The results represented in
Figure 19 indicate that LS-OMP and OMP provide accurate reconstruction of the signal, with near-zero MSE and A/R ratio. The corresponding performance metrics are presented in
Table 13. Since the Simulink-generated signals exhibit accuracy and memory requirements comparable to those obtained with synthetic data, these results serve as a validation of the findings of this study.
The performance of sparse decomposition techniques in the analysis proved that all the power signals, even with disturbances, can be represented in sparse form with precision by suitably choosing the sparse decomposition technique, with the appropriate dictionary. This could contribute to developing a framework that will store signal data in the most precise and efficient way.
5. Conclusions
This paper examined different Sparse Signal Decomposition techniques to identify the most suitable method for representing power quality disturbance signals with high accuracy and reduced data size. The results show that for disturbances such as sag, swell, and transients, both OMP and LS-OMP perform well when used with an impulse dictionary. These combinations provide high reconstruction accuracy along with lower memory requirements due to better sparsity.
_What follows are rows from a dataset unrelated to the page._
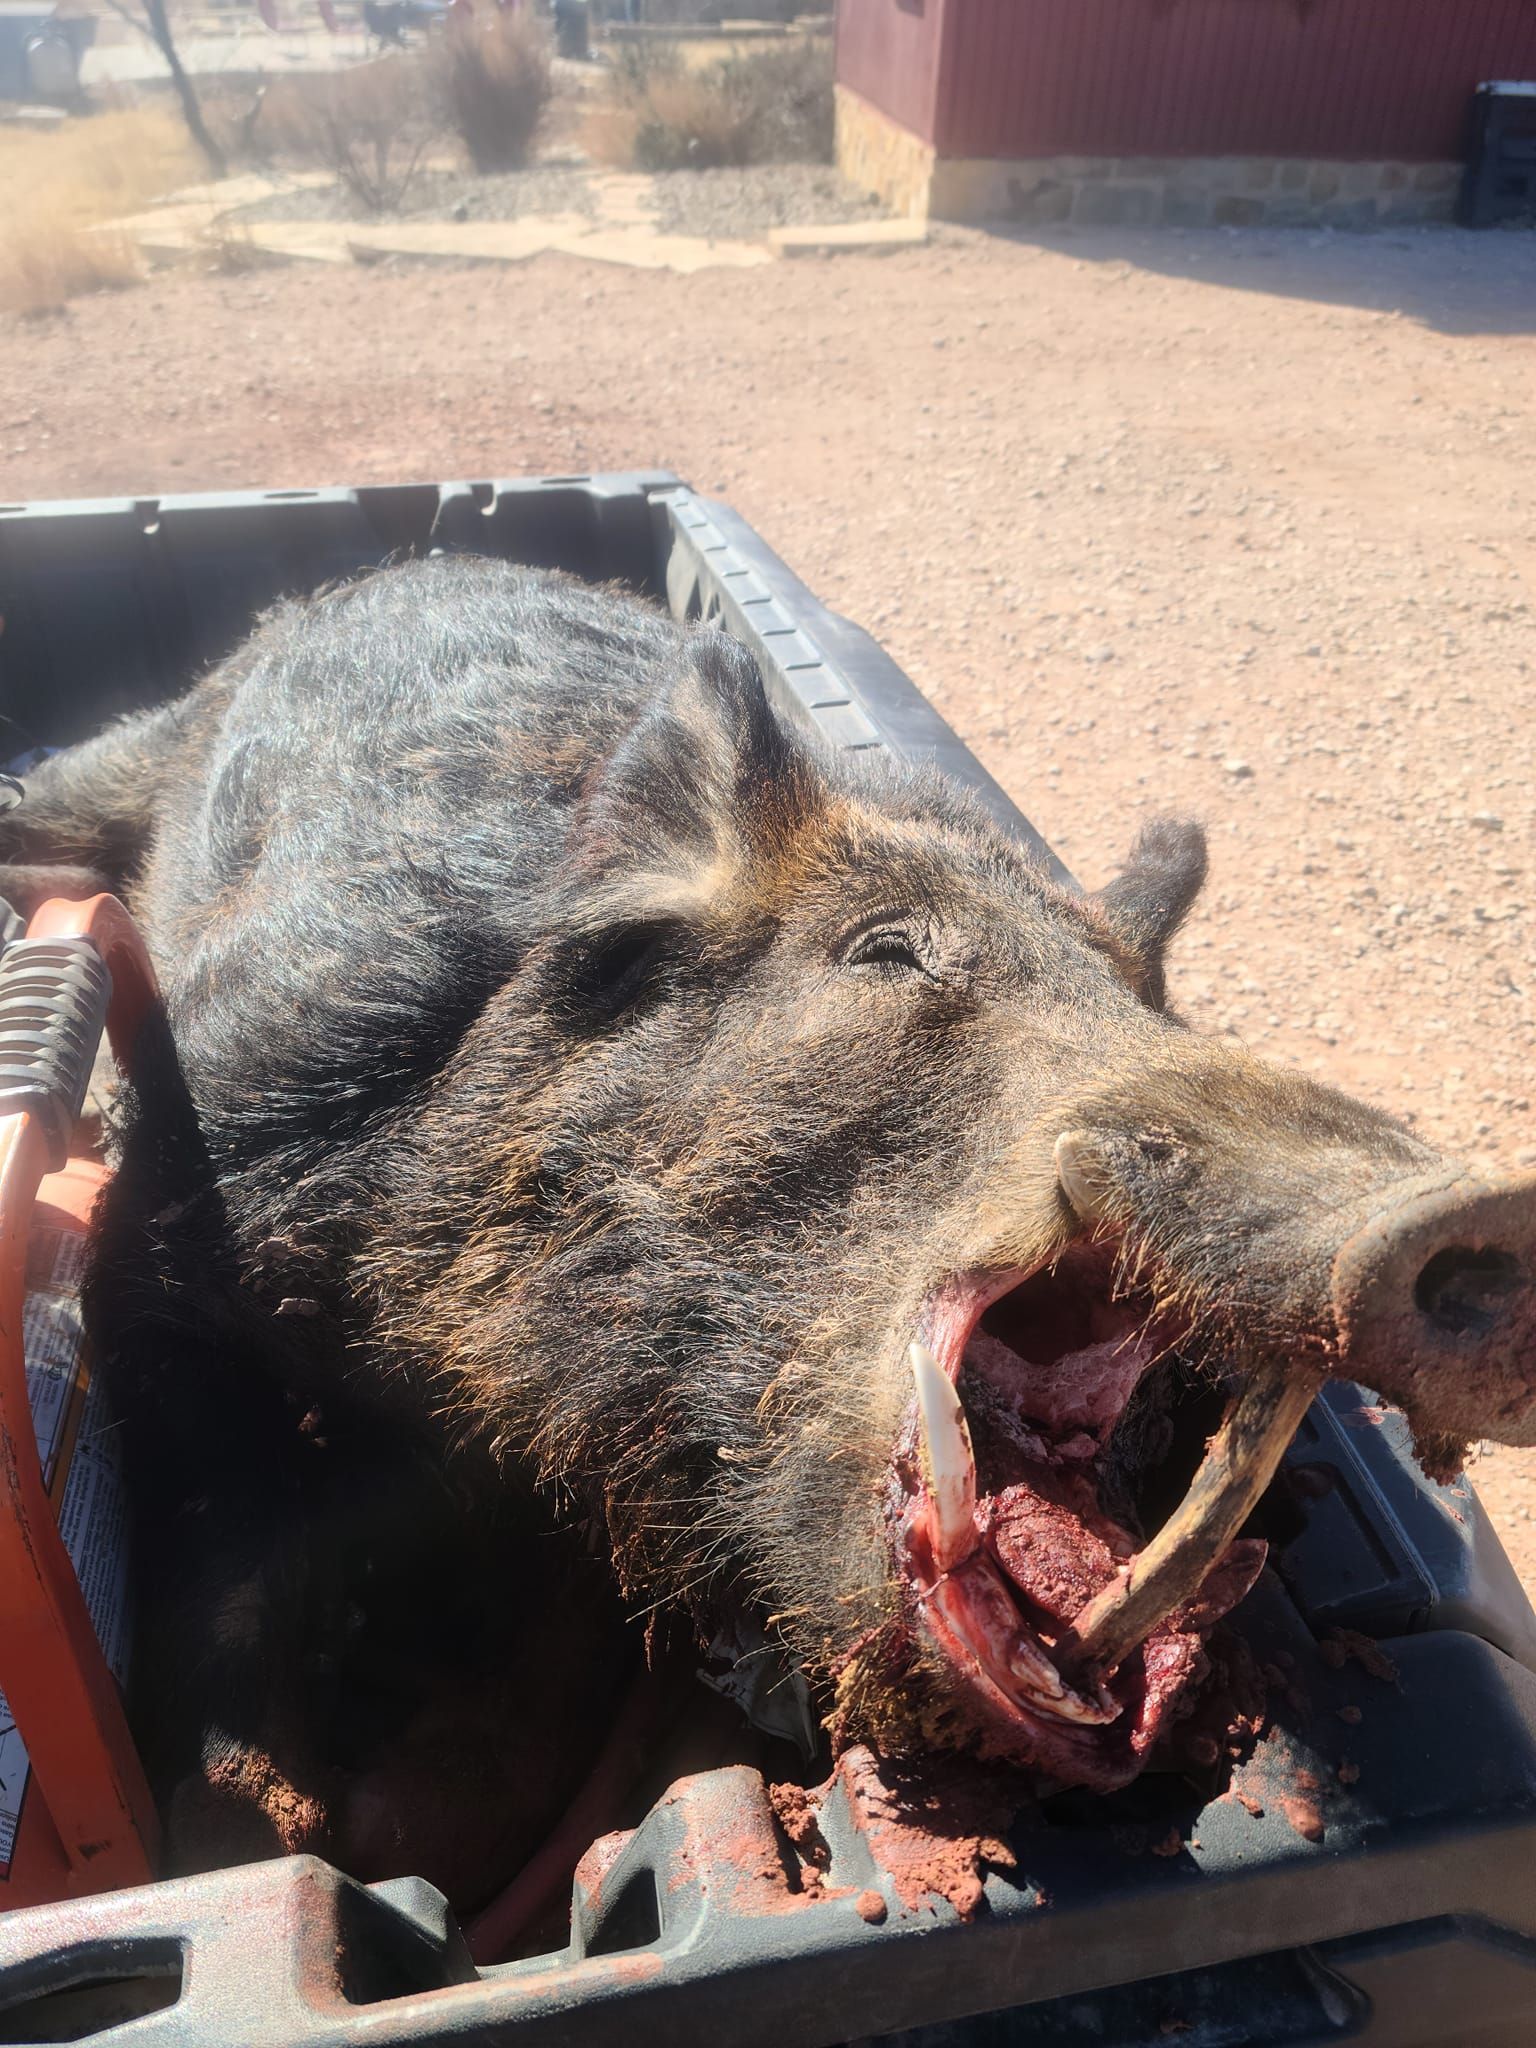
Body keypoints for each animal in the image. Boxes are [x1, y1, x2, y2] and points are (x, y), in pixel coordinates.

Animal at [4, 555, 1535, 1901]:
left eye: (1146, 1004)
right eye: (889, 949)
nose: (1481, 1208)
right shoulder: (184, 1199)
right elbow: (221, 1546)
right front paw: (273, 1838)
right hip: (118, 774)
When computation time is also considered, OMP has a clear advantage over LS-OMP, making it the more efficient choice overall. Therefore, for achieving a good balance of accuracy, sparsity, and computation speed, OMP with an impulse dictionary is found to be the most effective approach for most disturbance types.
However, for harmonic signals, the results indicate that the DCT dictionary performs better than the impulse dictionary for greedy algorithms. The relaxation algorithm (Basis Pursuit) along with impulse dictionary provided better accuracy for representing signals with harmonics. This signifies the requirement for choosing the apt technique for representing the signal, depending on the type of disturbances.
The study highlights that both the choice of sparse recovery technique and the selection of dictionary is important for the optimized representation of the power quality disturbance signal. Choosing the right combination based on the type of disturbance can lead to efficient and accurate signal representation. This could aid in developing a framework that can store power signal data with maximum precision and minimum memory requirements. These data can then be sent to monitoring centres, so that they can take appropriate action effectively and easily, as the data they have to process will be less.